Where to Find Legal Advice for Engineers?

Where to Find Legal Advice for Engineers?

(OP)
Hello! Most of us know the difference between CAD (computer-aided-drafting) and CAE (computer-aided-engineering). My employer does the latter. I'm considering opening a side business doing the former. Most engineers know though, that these two are "cousins" and occasionally intersect. I've told my employer that I'm considering a side CAD business and they have asked me to draft some terms of this arrangement (i.e., they are open to the idea). Specifically, they would like me to draft an email discussing possible "intersections" where a CAD prospect may also be looking at CAE work, or where a customer of my employer would approach me for my work. I am currently working on that draft and think I could benefit from some "legal eyes" on it before submission to management. How can I track down a lawyer that specializes in "engineering" stuff? Any feedback would be appreciated.

RE: Where to Find Legal Advice for Engineers?

You could look for attorneys in your area that work on patent law - many of them have engineering degrees or other technical backgrounds. Even if they don't handle what you're talking about, it's probably close enough that they have somebody to refer you to. My go-to attorney is sort of a jack-of-all-trades in the legal world. He knows enough to give basic advice on almost anything, great advice in corporate and real estate law, and a list of specialist contacts that he works with who will give me the red carpet treatment when I mention his name.

RE: Where to Find Legal Advice for Engineers?

• **Extracted entries**:
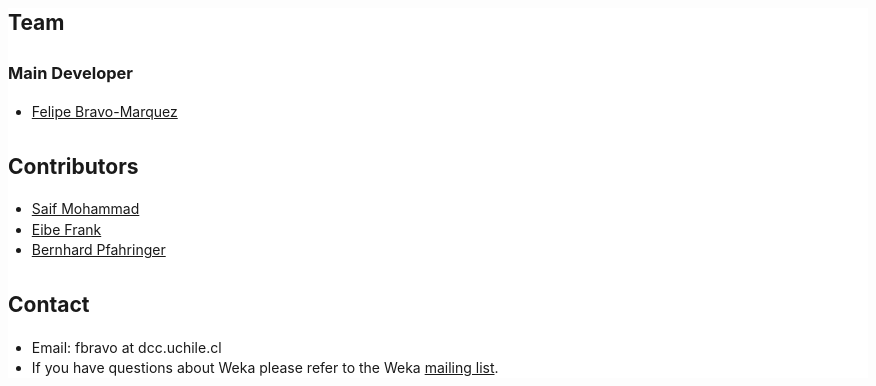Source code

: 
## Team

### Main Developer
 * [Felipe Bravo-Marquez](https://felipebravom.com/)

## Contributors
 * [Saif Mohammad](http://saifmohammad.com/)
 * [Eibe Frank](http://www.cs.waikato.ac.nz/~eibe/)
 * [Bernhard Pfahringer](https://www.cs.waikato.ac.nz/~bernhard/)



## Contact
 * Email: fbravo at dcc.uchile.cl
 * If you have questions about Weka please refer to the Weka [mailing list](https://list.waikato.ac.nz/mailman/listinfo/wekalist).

• **Directions for this task**: Copy the stretch of the forum thread on finding legal advice for engineers from "You could look" through "mention his name.".

• **Response area**:
You could look for attorneys in your area that work on patent law - many of them have engineering degrees or other technical backgrounds. Even if they don't handle what you're talking about, it's probably close enough that they have somebody to refer you to. My go-to attorney is sort of a jack-of-all-trades in the legal world. He knows enough to give basic advice on almost anything, great advice in corporate and real estate law, and a list of specialist contacts that he works with who will give me the red carpet treatment when I mention his name.